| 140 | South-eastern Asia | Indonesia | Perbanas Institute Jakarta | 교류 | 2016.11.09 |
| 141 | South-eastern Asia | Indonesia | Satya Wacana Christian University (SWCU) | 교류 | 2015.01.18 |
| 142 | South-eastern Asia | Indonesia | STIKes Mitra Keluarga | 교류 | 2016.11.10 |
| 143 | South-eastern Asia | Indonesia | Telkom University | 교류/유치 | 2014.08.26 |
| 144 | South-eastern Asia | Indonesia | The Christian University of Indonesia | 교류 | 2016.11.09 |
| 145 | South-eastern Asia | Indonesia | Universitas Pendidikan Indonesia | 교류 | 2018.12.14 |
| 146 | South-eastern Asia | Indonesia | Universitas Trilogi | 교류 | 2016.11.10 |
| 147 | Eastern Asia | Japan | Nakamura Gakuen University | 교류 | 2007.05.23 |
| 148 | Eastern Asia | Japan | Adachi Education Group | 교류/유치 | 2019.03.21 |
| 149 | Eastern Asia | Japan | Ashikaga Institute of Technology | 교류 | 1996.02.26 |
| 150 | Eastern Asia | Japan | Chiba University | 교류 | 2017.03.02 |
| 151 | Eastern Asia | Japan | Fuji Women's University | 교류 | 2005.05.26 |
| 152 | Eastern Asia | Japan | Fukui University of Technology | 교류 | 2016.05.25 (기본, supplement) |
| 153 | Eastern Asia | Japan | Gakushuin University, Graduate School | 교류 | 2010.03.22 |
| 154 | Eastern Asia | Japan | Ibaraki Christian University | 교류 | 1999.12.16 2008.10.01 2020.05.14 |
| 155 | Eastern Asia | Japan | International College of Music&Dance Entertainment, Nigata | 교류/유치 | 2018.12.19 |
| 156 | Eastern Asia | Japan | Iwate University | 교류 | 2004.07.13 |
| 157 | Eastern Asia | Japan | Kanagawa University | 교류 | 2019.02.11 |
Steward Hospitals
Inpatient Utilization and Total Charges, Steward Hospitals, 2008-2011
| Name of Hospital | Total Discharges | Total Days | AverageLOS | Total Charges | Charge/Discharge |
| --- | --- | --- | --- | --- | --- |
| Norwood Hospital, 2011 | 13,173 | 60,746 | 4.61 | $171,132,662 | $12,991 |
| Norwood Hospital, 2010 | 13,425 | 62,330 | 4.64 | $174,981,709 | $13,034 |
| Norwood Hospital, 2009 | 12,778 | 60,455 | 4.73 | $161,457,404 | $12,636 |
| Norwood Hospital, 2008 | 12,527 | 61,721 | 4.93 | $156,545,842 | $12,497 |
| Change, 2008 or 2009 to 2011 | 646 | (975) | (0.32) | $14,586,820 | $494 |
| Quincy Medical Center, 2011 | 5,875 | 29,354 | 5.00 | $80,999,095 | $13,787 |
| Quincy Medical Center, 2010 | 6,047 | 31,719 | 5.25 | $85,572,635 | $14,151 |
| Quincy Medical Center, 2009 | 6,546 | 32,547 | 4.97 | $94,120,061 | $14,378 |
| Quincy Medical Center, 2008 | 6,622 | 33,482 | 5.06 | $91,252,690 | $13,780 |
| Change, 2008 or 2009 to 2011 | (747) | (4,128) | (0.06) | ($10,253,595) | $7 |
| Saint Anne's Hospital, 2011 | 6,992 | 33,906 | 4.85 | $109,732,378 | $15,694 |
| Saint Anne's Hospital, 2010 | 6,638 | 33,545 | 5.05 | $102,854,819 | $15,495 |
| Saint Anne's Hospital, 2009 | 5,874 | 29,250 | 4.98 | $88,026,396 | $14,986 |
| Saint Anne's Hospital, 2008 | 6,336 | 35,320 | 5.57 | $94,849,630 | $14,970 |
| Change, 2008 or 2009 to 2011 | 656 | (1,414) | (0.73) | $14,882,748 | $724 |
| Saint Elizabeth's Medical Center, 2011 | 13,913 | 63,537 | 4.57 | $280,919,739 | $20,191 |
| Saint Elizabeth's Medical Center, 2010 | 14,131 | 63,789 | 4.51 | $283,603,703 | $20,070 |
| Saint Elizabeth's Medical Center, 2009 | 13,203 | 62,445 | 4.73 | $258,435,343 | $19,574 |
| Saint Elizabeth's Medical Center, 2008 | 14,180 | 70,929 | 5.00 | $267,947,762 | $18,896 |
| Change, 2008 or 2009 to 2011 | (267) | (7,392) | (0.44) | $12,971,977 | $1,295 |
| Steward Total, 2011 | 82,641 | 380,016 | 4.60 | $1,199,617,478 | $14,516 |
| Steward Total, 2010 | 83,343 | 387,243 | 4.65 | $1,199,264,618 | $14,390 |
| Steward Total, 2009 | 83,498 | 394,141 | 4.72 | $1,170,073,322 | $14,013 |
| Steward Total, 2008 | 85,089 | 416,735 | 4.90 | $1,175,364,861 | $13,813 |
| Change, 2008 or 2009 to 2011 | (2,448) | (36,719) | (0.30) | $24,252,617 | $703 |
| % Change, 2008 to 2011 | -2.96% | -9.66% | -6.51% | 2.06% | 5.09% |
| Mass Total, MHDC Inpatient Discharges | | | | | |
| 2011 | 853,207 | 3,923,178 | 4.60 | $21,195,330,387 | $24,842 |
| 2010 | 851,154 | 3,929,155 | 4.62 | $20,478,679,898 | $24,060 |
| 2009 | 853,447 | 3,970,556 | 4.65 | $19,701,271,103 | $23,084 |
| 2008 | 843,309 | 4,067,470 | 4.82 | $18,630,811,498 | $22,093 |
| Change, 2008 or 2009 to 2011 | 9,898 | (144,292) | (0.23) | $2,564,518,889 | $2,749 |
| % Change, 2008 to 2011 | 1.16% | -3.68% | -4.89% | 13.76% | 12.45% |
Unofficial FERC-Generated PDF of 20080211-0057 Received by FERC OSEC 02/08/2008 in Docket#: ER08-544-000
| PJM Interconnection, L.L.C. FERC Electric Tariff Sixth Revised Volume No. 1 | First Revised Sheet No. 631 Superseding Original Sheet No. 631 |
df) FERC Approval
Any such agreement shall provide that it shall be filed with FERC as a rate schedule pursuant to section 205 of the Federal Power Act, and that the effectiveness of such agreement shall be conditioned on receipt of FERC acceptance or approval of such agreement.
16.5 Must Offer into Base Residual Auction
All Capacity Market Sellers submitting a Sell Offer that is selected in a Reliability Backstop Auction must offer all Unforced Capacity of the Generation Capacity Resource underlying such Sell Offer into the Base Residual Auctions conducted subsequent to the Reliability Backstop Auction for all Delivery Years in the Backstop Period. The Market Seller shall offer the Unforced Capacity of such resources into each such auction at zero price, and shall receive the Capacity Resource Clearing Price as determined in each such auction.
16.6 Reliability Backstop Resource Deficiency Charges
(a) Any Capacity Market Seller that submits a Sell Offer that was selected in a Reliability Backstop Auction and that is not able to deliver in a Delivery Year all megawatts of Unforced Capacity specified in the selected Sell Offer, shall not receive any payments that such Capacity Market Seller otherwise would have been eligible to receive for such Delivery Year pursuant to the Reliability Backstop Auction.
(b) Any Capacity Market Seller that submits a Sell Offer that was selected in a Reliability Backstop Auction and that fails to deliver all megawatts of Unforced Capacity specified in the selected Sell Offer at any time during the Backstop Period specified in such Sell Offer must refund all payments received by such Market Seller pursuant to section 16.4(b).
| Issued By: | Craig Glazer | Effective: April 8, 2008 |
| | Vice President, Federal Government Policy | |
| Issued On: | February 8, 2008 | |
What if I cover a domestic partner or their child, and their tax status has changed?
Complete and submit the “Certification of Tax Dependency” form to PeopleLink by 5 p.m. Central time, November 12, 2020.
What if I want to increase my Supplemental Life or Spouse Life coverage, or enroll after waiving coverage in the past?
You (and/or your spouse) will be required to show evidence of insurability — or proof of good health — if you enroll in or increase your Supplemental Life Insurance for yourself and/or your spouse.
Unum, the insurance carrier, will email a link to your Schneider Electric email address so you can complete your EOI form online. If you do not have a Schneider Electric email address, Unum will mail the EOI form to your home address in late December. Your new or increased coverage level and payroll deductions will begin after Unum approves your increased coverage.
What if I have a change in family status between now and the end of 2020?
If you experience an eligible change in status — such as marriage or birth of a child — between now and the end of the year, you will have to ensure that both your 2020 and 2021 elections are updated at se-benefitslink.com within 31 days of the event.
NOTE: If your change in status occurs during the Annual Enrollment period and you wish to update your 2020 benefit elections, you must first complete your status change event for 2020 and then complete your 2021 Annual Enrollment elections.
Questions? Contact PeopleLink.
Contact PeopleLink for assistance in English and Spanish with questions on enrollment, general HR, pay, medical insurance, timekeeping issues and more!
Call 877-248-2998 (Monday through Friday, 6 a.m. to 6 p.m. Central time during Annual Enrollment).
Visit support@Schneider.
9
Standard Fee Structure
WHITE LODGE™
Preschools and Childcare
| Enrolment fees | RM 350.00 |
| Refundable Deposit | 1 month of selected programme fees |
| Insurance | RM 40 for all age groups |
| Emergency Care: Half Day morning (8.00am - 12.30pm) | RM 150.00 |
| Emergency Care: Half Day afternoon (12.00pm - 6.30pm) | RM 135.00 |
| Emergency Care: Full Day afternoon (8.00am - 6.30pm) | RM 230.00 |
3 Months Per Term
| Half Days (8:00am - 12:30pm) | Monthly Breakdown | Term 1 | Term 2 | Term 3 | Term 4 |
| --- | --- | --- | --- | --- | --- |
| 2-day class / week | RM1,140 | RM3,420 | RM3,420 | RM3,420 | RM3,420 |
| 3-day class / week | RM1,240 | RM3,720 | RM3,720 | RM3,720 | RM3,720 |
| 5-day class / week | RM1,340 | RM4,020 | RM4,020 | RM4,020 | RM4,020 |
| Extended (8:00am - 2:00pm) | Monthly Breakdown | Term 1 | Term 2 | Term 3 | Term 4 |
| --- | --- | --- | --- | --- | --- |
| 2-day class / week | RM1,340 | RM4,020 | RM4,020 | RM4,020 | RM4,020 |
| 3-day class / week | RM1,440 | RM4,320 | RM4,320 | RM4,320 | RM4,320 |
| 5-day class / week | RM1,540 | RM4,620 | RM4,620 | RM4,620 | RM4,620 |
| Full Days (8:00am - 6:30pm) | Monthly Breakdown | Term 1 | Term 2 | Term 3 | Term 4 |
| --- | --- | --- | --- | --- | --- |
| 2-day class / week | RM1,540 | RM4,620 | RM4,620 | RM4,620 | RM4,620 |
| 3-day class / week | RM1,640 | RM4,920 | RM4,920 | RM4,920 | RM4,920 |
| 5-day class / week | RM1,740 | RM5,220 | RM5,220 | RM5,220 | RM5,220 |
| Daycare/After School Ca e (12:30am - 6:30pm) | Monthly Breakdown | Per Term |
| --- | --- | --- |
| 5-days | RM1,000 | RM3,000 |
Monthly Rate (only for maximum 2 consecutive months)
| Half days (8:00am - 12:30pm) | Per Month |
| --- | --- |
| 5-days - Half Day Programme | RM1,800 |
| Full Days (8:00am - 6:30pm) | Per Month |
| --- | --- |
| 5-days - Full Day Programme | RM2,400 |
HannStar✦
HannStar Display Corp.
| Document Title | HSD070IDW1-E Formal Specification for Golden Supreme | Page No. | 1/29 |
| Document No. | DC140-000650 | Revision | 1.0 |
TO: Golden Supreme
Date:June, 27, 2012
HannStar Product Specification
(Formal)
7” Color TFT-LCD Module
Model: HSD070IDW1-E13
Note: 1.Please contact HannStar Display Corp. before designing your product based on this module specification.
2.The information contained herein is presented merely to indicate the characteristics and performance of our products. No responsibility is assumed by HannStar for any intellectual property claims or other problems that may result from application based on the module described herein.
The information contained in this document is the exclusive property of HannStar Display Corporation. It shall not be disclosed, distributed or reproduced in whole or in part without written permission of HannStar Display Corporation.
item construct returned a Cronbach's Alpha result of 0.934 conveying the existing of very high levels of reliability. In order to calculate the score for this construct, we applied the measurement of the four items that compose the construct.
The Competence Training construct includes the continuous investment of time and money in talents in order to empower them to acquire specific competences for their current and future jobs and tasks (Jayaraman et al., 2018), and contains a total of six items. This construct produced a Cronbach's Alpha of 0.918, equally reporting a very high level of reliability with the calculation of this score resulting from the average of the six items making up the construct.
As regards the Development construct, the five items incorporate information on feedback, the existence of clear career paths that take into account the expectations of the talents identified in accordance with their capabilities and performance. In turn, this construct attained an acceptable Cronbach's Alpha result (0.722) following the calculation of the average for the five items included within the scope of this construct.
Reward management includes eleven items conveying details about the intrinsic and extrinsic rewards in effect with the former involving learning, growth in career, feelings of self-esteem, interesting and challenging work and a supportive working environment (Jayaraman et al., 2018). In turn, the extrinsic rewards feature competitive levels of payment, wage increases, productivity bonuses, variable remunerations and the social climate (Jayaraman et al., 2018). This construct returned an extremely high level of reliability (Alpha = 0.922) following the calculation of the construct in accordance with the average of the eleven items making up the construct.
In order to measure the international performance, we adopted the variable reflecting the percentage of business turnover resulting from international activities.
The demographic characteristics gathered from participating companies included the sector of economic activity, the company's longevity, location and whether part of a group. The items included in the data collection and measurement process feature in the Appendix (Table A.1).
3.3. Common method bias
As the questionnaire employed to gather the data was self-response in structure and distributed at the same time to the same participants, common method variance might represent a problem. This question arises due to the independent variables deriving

**TASK INSTRUCTIONS:** Give again exactly, and only, the lines above starting at the one with "Monthly Rate (only" and ending at the one with "Note: 1.Please contact".

**TASK SOLUTION:**
Monthly Rate (only for maximum 2 consecutive months)
| Half days (8:00am - 12:30pm) | Per Month |
| --- | --- |
| 5-days - Half Day Programme | RM1,800 |
| Full Days (8:00am - 6:30pm) | Per Month |
| --- | --- |
| 5-days - Full Day Programme | RM2,400 |
HannStar✦
HannStar Display Corp.
| Document Title | HSD070IDW1-E Formal Specification for Golden Supreme | Page No. | 1/29 |
| Document No. | DC140-000650 | Revision | 1.0 |
TO: Golden Supreme
Date:June, 27, 2012
HannStar Product Specification
(Formal)
7” Color TFT-LCD Module
Model: HSD070IDW1-E13
Note: 1.Please contact HannStar Display Corp. before designing your product based on this module specification.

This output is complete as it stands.